|City of God|
|Written by Paul Lingas|
|Tuesday, 08 June 2004|
While the story begins in the present, Rocket quickly takes us back in time to when the slum was first created and crime became rampant from the outset. We are introduced to a trio of young men who are bent on robbery and general intimidation, though they tend to leave those who live in the City of God alone. Tired of the small time, they decide to rob a city hotel with a 10-year-old want-to-be gangster named Li’l Dice (Douglas Silva), who ends up going crazy and killing a bunch of the hotel guests that the other three just robbed. Accused of this heinous crime, the three, including Rocket’s older brother, are forced to go into hiding both within and outside the slum.
As we skip ahead to the future, Rocket is hanging out, trying to stay out of trouble while wooing the popular and beautiful Angélica (Alice Braga). Rocket is also trying to start a career as a photographer, but it is slow going. Now that everyone is grown up, Li’l Dice has changed his name to Li’l Ze (Leandro Firmino Da Hora) and is trying to take over the entire drug trade in the slum while upgrading it from marijuana to cocaine. Li’l Ze, along with his lifelong friend Benny (Phellipe Haagensen), uses violence to remove every competitor except for Carrot (Matheus Nachtergaele). What ensues is a somewhat tenuous peace between the two factions, and all of the slum’s inhabitants are made to deal with it as best they can. Life goes on in the City of God and Rocket tries to get his career going by working at a local paper. Violence escalates and deescalates, involving adults, drug dealers, children, and occasionally, the police, with Li’l Ze continuing to be an extremely violent and volatile boss. As the peace ends, Rocket uses his photographic skills to expose the problems in the City of God to the outside world, being in effect our eyes and ears to the terrors that place holds.

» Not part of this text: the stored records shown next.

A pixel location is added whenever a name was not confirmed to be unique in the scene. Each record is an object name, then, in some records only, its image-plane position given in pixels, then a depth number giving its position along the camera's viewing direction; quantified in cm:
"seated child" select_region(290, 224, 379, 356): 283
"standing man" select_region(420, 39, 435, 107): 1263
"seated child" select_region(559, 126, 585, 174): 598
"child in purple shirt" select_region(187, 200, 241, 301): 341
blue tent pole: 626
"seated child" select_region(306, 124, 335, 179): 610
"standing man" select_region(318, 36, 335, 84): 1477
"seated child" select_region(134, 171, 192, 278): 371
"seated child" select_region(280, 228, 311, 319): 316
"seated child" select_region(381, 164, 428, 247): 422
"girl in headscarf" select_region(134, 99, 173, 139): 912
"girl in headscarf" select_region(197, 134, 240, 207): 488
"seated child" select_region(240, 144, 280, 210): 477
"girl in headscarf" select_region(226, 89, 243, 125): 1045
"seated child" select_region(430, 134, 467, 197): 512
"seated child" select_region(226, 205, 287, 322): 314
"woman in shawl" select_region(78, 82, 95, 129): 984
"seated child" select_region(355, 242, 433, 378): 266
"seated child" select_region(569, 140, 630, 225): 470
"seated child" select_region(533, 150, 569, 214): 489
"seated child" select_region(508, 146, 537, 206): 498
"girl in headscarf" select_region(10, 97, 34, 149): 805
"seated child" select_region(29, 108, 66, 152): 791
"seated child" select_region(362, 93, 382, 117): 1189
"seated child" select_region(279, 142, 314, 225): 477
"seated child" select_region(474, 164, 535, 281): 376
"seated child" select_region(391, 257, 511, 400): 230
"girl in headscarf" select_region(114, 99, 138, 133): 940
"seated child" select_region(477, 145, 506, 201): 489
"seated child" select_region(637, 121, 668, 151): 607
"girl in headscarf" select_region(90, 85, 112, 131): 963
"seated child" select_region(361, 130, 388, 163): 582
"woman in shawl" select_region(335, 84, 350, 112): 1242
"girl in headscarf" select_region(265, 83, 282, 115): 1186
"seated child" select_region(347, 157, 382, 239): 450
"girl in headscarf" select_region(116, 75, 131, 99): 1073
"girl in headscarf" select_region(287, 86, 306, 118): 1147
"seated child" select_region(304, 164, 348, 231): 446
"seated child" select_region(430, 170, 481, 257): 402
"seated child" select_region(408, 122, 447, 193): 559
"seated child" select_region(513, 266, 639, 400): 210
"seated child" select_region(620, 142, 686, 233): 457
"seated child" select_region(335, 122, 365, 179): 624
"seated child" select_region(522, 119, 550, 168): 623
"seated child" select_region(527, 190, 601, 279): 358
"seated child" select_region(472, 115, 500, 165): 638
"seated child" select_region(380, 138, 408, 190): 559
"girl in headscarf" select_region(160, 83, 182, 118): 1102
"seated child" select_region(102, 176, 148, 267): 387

The film cleverly uses Rocket as a mechanism to tell the story of the City of God, the joys and horrors of it since its inception. The film is presented in a stark yet beautiful light, which is able to effectively convey both the wonders and horrors of the situation that people still find themselves in, living within a city, Rio, which is considered to be one of the most beautiful in the world. The writing and acting is sincere and powerful, and it comes across as a modern Brazilian gangster film, filled with colorful and heartbreaking characters. The difference between this film and most gangster films is that even at their worst, these people still have next to nothing when compared to life outside the slums. It is easy to see why this is considered by many to be one of the 10 best films of 2003.
In terms of special features, this DVD is lacking in most areas. One trailer for the film is included, as well as trailers for a few other Miramax titles. The solitary gem of the special features is a fine 60-minute documentary about the slums of Rio. Titled “News From a Personal War,” the documentary includes interviews from as recently as 1997, which include Paulo Lins, the reporter upon whose book the film is based, the chief of Rio’s police department at the time, as well as interviews with police officers and members of the slums who fight a day to day battle with anything from pistols to heavy automatic weapons. To know that “City of God” is based on a true story only partially brings the full impact of what has been happening in the slums of Rio for the last 30 or so years. This is an excellent documentary, shot and edited expertly to the greatest and most far-ranging effect. The documentary alone makes the DVD worth having.
Shot in an irreverent, almost documentary style, the cinematography on “City of God” is nevertheless stunning and often quite beautiful. The picture is good but there appear to be transfer artifacts now and again. Whether this is a result of the original lab or the transfer itself is up to conjecture. The sound quality is surprisingly good for a film that has a guerilla feel to it. Presented in Dolby Digital 5.1, the mix uses all channels to maximum effect to immerse the viewer in the sounds of the slums. It also allows the unpolluted enjoyment of listening to the singsong of Brazilian Portuguese.
A critic and viewer favorite, “City of God” is an excellently fashioned and heartbreakingly honest portrayal of life and death within the slums of Rio de Janeiro, a city where the proximity of rich and poor to one another is closer than almost anywhere else in the world. This DVD, while lacking in show, has what counts, a good film with a decent transfer and an excellent accompanying documentary.